Study results released earlier this year also showed that StarchLite has the potential to significantly reduce the glycemic index of white bread by 20.23 points, or 39.07 percent.
It is suitable for use in all food and beverage products that normally have a heavy carbohydrate load, including cereals, frozen foods, packaged meals, pasta, pizza crust, soups and confectionary.
Whilst on the one-hand it might be used to make such products not-so-unhealthy, it might also be used in products aimed at people who are actively trying to manage their weight or blood glucose levels.
In sensory evaluations carried out by independent research firm Tragon Corp, products made with StarchLite compared favourably to conventional products - and in some cases were even preferred.
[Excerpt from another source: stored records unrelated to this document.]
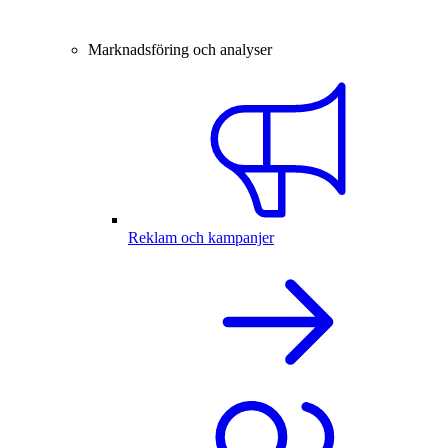
Marknadsföring och analyser
Reklam och kampanjer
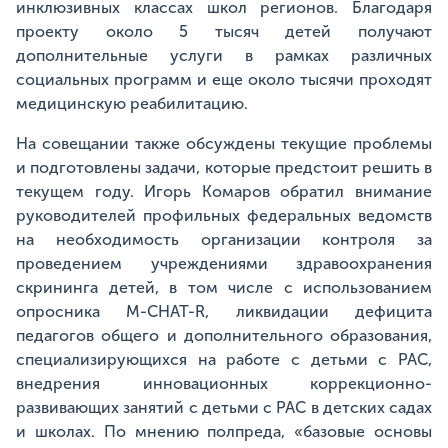
инклюзивных классах школ регионов. Благодаря
проекту около 5 тысяч детей получают
дополнительные услуги в рамках различных
социальных программ и еще около тысячи проходят
медицинскую реабилитацию.
На совещании также обсуждены текущие проблемы
и подготовлены задачи, которые предстоит решить в
текущем году. Игорь Комаров обратил внимание
руководителей профильных федеральных ведомств
на необходимость организации контроля за
проведением учреждениями здравоохранения
скрининга детей, в том числе с использованием
опросника M-CHAT-R, ликвидации дефицита
педагогов общего и дополнительного образования,
специализирующихся на работе с детьми с РАС,
внедрения инновационных коррекционно-
развивающих занятий с детьми с РАС в детских садах
и школах. По мнению полпреда, «базовые основы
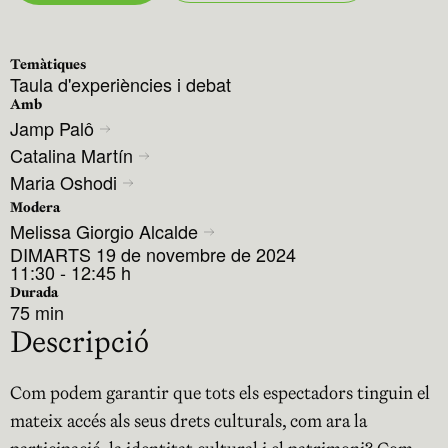
Temàtiques
Taula d'experiències i debat
Amb
Jamp Palô
Catalina Martín
Maria Oshodi
Modera
Melissa Giorgio Alcalde
DIMARTS 19 de novembre de 2024
11:30 - 12:45 h
Durada
75 min
Descripció
Com podem garantir que tots els espectadors tinguin el
mateix accés als seus drets culturals, com ara la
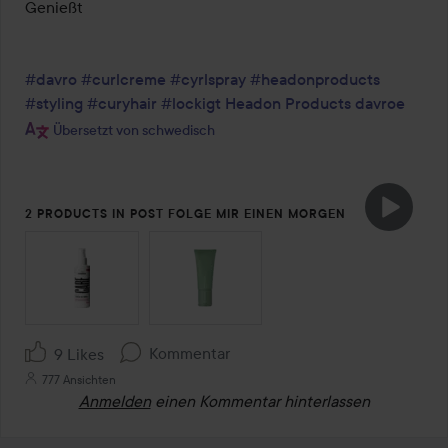
Genießt 

#davro
#curlcreme
#cyrlspray
#headonproducts
#styling
#curyhair
#lockigt
Headon Products
davroe
Übersetzt von schwedisch
2 PRODUCTS IN POST FOLGE MIR EINEN MORGEN
SEKTION ÜBERSPRINGEN
Kommentar
9 Likes
777 Ansichten
Anmelden
einen Kommentar hinterlassen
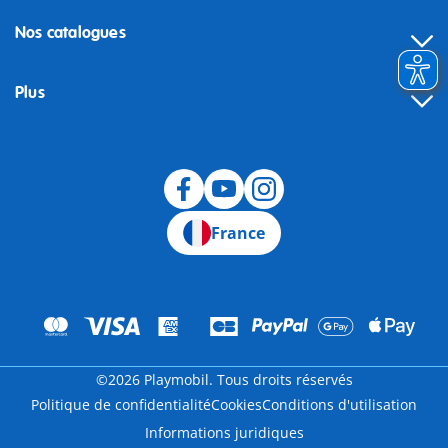
Nos catalogues
Plus
Rétractation
France
©2026 Playmobil. Tous droits réservés
Politique de confidentialité
Cookies
Conditions d'utilisation
Informations juridiques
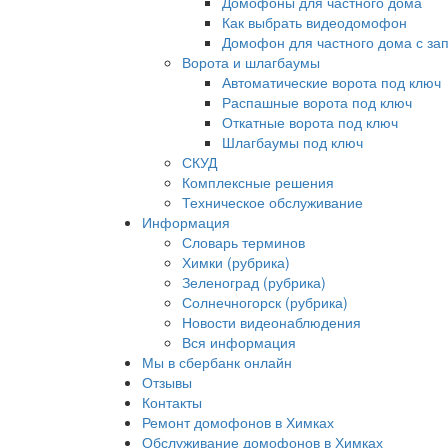
Домофоны для частного дома
Как выбрать видеодомофон
Домофон для частного дома с за
Ворота и шлагбаумы
Автоматические ворота под ключ
Распашные ворота под ключ
Откатные ворота под ключ
Шлагбаумы под ключ
СКУД
Комплексные решения
Техническое обслуживание
Информация
Словарь терминов
Химки (рубрика)
Зеленоград (рубрика)
Солнечногорск (рубрика)
Новости видеонаблюдения
Вся информация
Мы в сбербанк онлайн
Отзывы
Контакты
Ремонт домофонов в Химках
Обслуживание домофонов в Химках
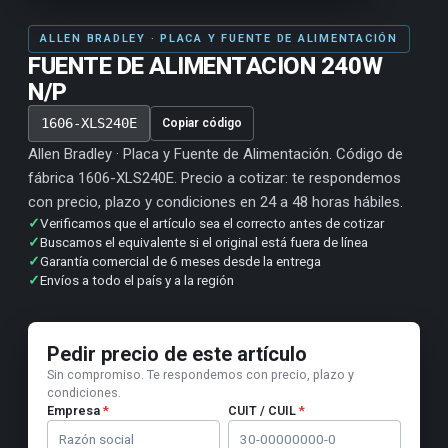
ALLEN BRADLEY · PLACA Y FUENTE DE ALIMENTACIÓN
FUENTE DE ALIMENTACION 240W
N/P
1606-XLS240E
Copiar código
Allen Bradley · Placa y Fuente de Alimentación. Código de
fábrica 1606-XLS240E. Precio a cotizar: te respondemos
con precio, plazo y condiciones en 24 a 48 horas hábiles.
✓
Verificamos que el artículo sea el correcto antes de cotizar
✓
Buscamos el equivalente si el original está fuera de línea
✓
Garantía comercial de 6 meses desde la entrega
✓
Envíos a todo el país y a la región
Pedir precio de este artículo
Sin compromiso. Te respondemos con precio, plazo y
condiciones.
Empresa
*
CUIT / CUIL
*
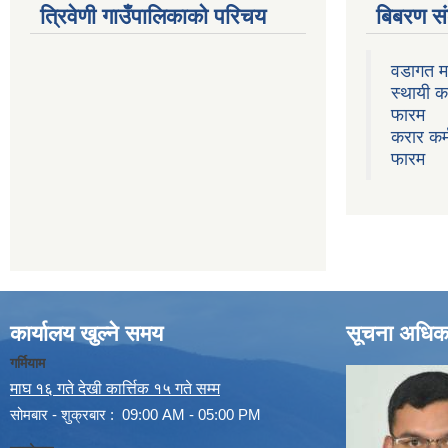
त्रिवेणी गाउँपालिकाको परिचय
बिबरण 
वडागत म
स्थायी क
फारम
करार कर्
फारम
कार्यालय खुल्ने समय
सूचना अधिक
गर्मियाम
माघ १६ गते देखी कार्त्तिक १५ गते सम्म
सोमबार - शुक्रबार : 09:00 AM - 05:00 PM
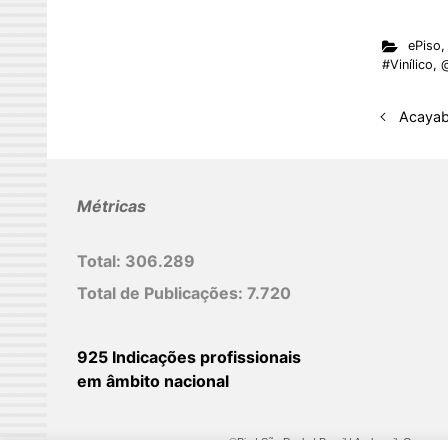
n
ePiso
k
#Vinílico
,
@
e
d
Acayab
I
n
Métricas
Total:
306.289
Total de Publicações:
7.720
925 Indicações profissionais
em âmbito nacional
©Biz | São Paulo | Brasil | Arqbrasil: O espaç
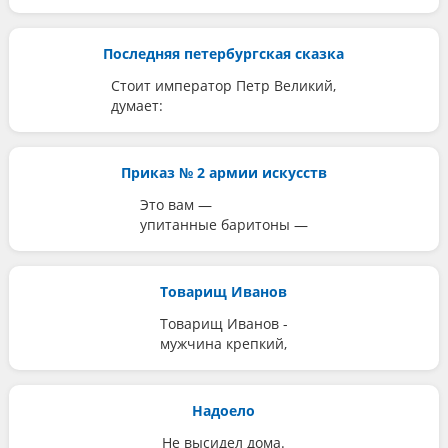
Последняя петербургская сказка
Стоит император Петр Великий,
думает:
Приказ № 2 армии искусств
Это вам —
упитанные баритоны —
Товарищ Иванов
Товарищ Иванов -
мужчина крепкий,
Надоело
Не высидел дома.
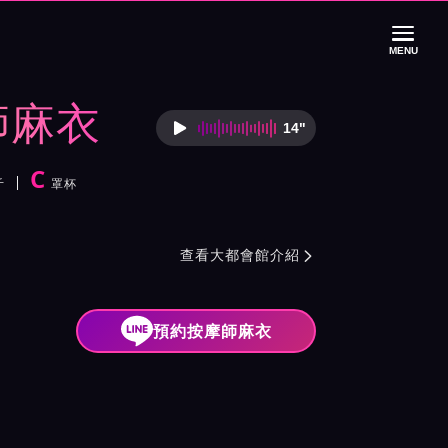
MENU
師麻衣
14"
按摩師麻衣語音介
C
斤
罩杯
紹與班表
查看大都會館介紹

預約按摩師麻衣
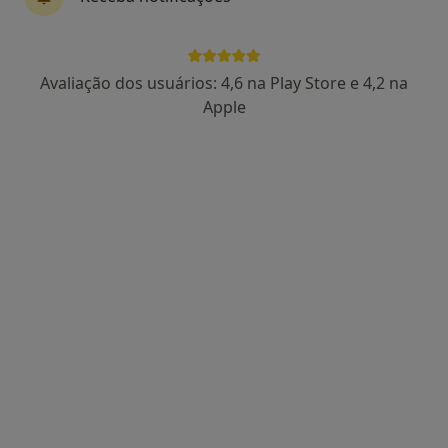
Dra. Isabel Amorim
Avaliação dos usuários: 4,6 na Play Store e 4,2 na
Psicólogo
Apple
20 opiniões
Rua Simão Bolívar 375, Maia
•
Mapa
PositiVus - Psicologia e Saúde
Coaching Psicológico
60 €
Esse especialista não oferece agendamento online para esse endereço.
Solicite um atendimento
This is important, as it is generally recognised to be much easier to persuade consumers to switch to healthier versions of their favorite products than to cut them out of their diet altogether.
"Developing an ingredient that will reduce the caloric impact and GI of foods without negatively affecting the taste has been the ultimate goal of the food industry," said Mitch Skop, director of new product development. "Many low-cal products have been introduced, but don't pass the taste test."
Company spokesperson Tom McCartney told NutraIngredients-USA.com that the ingredient has the potential to be "huge".
It is not expected that it will be long before the first products containing StarchLite are launched: developments are already underway with a speciality baker and a pasta-maker.
The New Jersey-based company has previously offered a white-bean derived ingredient called Phase 2 Neutraliser as a dietary supplement ingredient, as well as in a consumer product to be sprinkled directly over starchy foods called Carb Counters.
A study published in the Alternative Medicine Review (2004:9(1):63-69) gave backing to Pharmachem's efficacy claims: a double-blind placebo-controlled human trial was performed on 50 obese adults, who received either 1500mg of Phase 2 or an identical placebo twice daily with their meals. The participants taking the Phase 2 supplement were shown to lose an average of 3.79lbs each after an eight-week period, compared to 1.65lbs for the placebo group.